While I know this seems obvious I'll explain my confusion. I've always thought of Quicksort's worst case time complexity as O(n^2). The documentation for Arrays.sort(int[]) from Java 7 to Java 13 says: This algorithm offers O(n log(n)) performance on many data sets that cause other quicksorts to degrade to quadratic performance, and is typically faster than traditional (one-pivot) Quicksort implementations.
The keyword here is "many", so I assume O(n log(n)) here refers to the average case, and there still exists data sets that result in a worst case of O(n^2).
But in Java 14 and up, the documentation for Arrays.sort(int[]) says: This algorithm offers O(n log(n)) performance on all data sets.
So is the worst case for this improved implementation of Quicksort now O(n log(n)) ? Someone please clarify.

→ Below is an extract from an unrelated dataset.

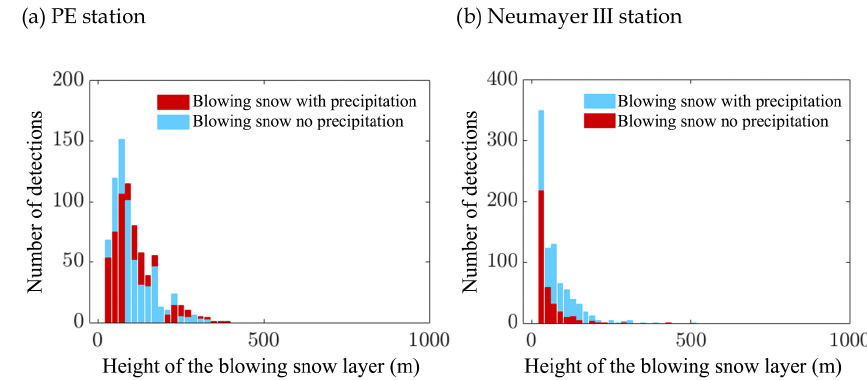
Figure 11. Distribution of the height of the blowing snow layer at (a) PE station (b) at Neumayer station, blowing snow accompanied with precipitation in blue, blowing snow without precipitation in red.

CodePudding user response:
You need to check deeper implementation of Arrays.sort(int[]).
Inside there is a function DualPivotQuicksort.sort(...) which is used for sorting.
You can see in java 7 to 13 that function have a fail safe mechanism which changes sorting type if complexity is near O(n^2), it's changing to QuickSort which average complexity is O(n log n) but it's worst is O(n^2) that's why in javaDoc description says "many data sets".
On the other hand since java 14 fail safe for higher complexity is changing sort algorithm to heapsort which have worst complexity of O(n log n) so it never will be slower than that.